◆ EXERCISE A:
Answer these questions from the Battery Oldenburg text below:
(i) In what year did the battery begin, and how were its guns placed at first?
(ii) From what size to what size did Krupp re-chamber the guns?
(iii) How many storeys deep is Turm East?
◆ EXERCISE B: Continue the Battery Oldenburg text below, starting after its last sentence.

◆ SELECTED TEXT:
◇ ◇ ◇ ◇ ◇

Battery Oldenburg is a German artillery battery, built during World War II as part of the Atlantic Wall, and situated east of Calais. The battery began in 1940 with artillery guns in an open emplacement. The Organisation Todt built casemates around two  240mm guns during the war.

Both casemates or Turms (towers) are 35 meters long and 15 meters high, positioned in a slight offset from each other to gain a broader range with both guns. Turm East and Turm West housed guns of Russian origin that were captured by the German army during World War I and re-chambered by Krupp from 255mm to 240mm.

Both casemates are 35 meters long and 15 meters high above ground level. The western of the two casemates, Turm West is two storeys deep, while the eastern casemate, Turm East, is three storeys deep.

◇ ◇ ◇ ◇ ◇

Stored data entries

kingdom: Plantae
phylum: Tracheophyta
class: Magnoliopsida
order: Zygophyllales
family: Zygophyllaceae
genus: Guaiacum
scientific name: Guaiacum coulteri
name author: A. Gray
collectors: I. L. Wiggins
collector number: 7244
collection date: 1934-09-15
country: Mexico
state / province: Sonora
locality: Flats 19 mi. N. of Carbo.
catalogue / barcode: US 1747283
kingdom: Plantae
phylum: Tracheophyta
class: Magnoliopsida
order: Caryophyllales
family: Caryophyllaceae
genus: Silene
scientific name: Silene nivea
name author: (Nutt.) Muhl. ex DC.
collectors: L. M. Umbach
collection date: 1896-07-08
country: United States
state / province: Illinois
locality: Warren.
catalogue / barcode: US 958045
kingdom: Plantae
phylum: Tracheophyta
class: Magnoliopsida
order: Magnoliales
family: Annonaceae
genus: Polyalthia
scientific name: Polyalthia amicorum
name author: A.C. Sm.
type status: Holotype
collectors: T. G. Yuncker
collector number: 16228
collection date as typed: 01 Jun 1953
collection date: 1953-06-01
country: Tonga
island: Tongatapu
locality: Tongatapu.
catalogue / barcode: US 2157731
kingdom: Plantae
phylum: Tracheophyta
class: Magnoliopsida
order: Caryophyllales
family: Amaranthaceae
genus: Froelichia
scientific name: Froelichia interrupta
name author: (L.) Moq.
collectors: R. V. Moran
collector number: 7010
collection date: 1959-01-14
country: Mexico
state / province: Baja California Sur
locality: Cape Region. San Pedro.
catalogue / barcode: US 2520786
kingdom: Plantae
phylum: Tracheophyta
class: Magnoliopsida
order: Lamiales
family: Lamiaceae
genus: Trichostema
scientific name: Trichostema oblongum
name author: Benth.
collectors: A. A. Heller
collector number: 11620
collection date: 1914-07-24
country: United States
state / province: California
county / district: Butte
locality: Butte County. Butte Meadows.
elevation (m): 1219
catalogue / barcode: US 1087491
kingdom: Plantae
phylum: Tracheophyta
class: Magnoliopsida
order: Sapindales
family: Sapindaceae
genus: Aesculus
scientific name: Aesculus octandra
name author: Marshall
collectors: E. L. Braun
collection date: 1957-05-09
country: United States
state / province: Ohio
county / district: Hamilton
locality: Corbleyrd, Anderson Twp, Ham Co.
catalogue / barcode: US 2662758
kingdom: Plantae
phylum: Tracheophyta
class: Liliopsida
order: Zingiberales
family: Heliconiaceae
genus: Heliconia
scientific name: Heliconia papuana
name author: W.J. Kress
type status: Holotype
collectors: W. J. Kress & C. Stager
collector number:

◇ ◇ ◇ ◇ ◇

◆ OUTPUT A:
(i) 1940, with artillery guns in an open emplacement.
(ii) From 255mm to 240mm.
(iii) Three storeys deep.

◆ OUTPUT B:
Besides the two casemates, battery Oldenburg has a combined fire control and hospital bunker, which still has a beautiful fresco and other paintings, ammunition bunkers and personnel bunkers. Behind the two casemates and fire control bunker is the barrack site used by Organisation Todt.

The battery was under the command of the Kriegsmarine section 2./MAA 244 from 1941 onwards. Battery Oldenburg was part of the coastal defence of the Strait of Dover and situated in the Hellfire Corner. Battery Oldenburg is also known as "le Moulin Rouge".

Battery Oldenburg surrendered to Canadian forces in 1944.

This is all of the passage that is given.